IFR anticipated 3.013 million claims in the week.

“Welcome improvement is seen with the new jobless claims numbers, essentially in line with expectations — of course, new claims reflect recent job loss, rather than the pace of hiring as such,” according to Mark Hamrick, Bankrate’s senior economic analyst. “The newly unemployed who are inclined to work should face generally positive prospects, an employment safety net, so to speak.”

He added that other indications of “solid improvement” in the job market, including steady hiring and a lower unemployment rate, but the Delta variant “could weigh on activity” through the rest of the year.

“On the downbeat side of the ledger, restaurant reservations and airline travel appear to be seeing some impacts from the surge in the Delta variant, which could weigh on economic activity here in the second half of the year,” Hamrick said. “These impacts could be quickly reversed if we see a substantial easing in the case numbers.”

Also released Thursday, the producer price index gained 1.0% in July, after an unrevised gain of 1.0% in June and the core also grew 1.0%, following an unrevised 1.0% climb in June. Year-over-year PPI rose 7.8% and the core grew 7.5%.

Economists expected the headline number to grow 0.6% and the core to increase 0.5% in the month and 7.4% and 5.6% for the annual growth, respectively.

“The PPI for intermediate demand is accelerating even more rapidly, suggesting that the pipeline for inflation is building,” said Berenberg chief economist for the U.S., Americas and Asia Mickey Levy. “If aggregate demand remains strong, as we have been forecasting, then businesses will have flexibility to raise product prices along their supply chains and to consumers.”

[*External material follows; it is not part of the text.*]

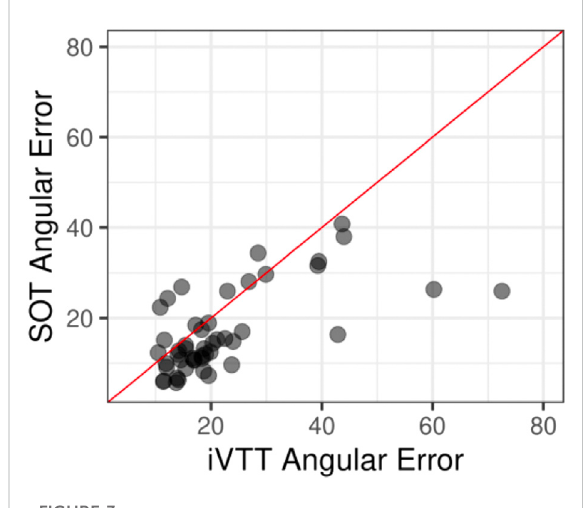
FIGURE 3 Ascatterplotfortheindividualaverageabsoluteangularerror for the immersive viewpoint transformation task (iVTT) and average absolute angular error for the spatial orientation task (SOT). When points fall on the red line, the corresponding participants have the exactly same average errors for both tasks. Most points are below the red line, indicating that most people have poorer performance on the iVTT task.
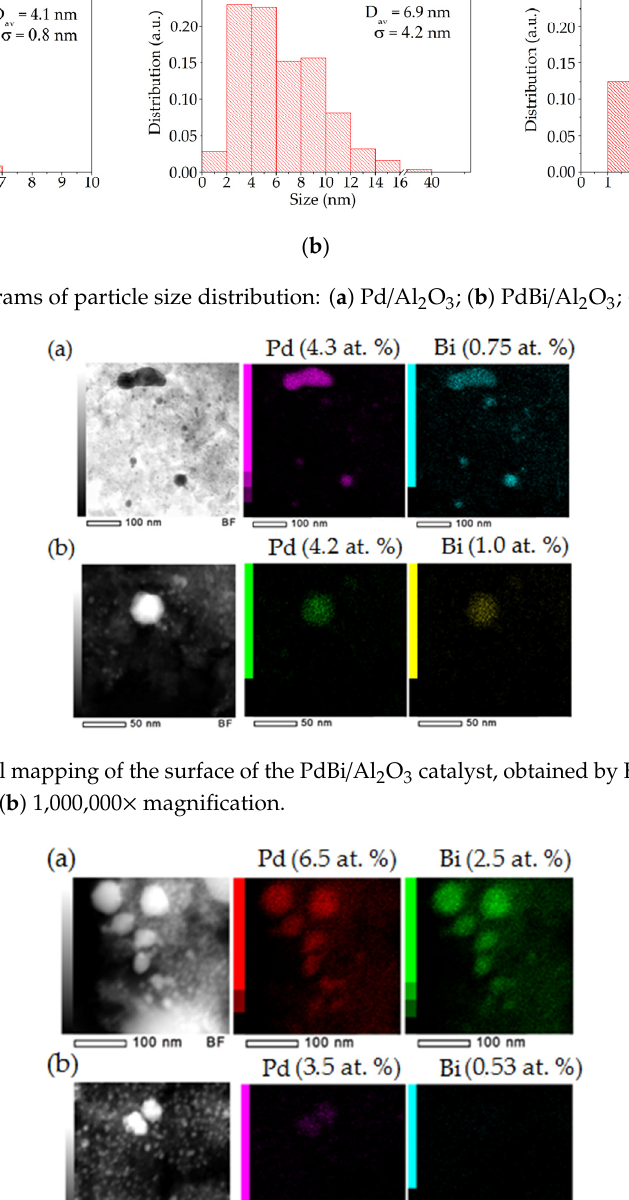
( c ) Figure 1. TEM-microphotographs of samples: ( a ) Pd/Al 2 O 3 ; ( b ) PdBi/Al 2 O 3 ; ( c ) Pd → Bi/Al 2 O 3 . For the Pd/Al 2 O 3 monometallic catalyst, a narrower particle size distribution is observed as compared to samples of bimetallic catalysts. The particle sizes of the Pd/Al 2 O 3 sample are in the range of 2–7 nm. For the PdBi/Al 2 O 3 catalyst sample obtained by combined impregnation, small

He added that the “acceleration” of the PPI and high CPI “are not surprising” and consistent with “a wide array of anecdotal evidence.”

“Pressures on production costs will remain, as businesses must raise production to meet strong demand and replenish depleted inventories while dealing with supply bottlenecks and labor supply shortages,” Levy said, noting that “unprecedented” monetary and fiscal stimulus are expected to generate sustained strong growth in aggregate demand.

“Some of the price increases reflect supply bottlenecks; however, more and more, the mounting inflation pressures at the producer and consumer levels are taking on characteristics of traditional cyclical inflation generated by excess stimulus rather than temporary blips that will conveniently dissipate,” he said.

Chip Barnett contributed to this report.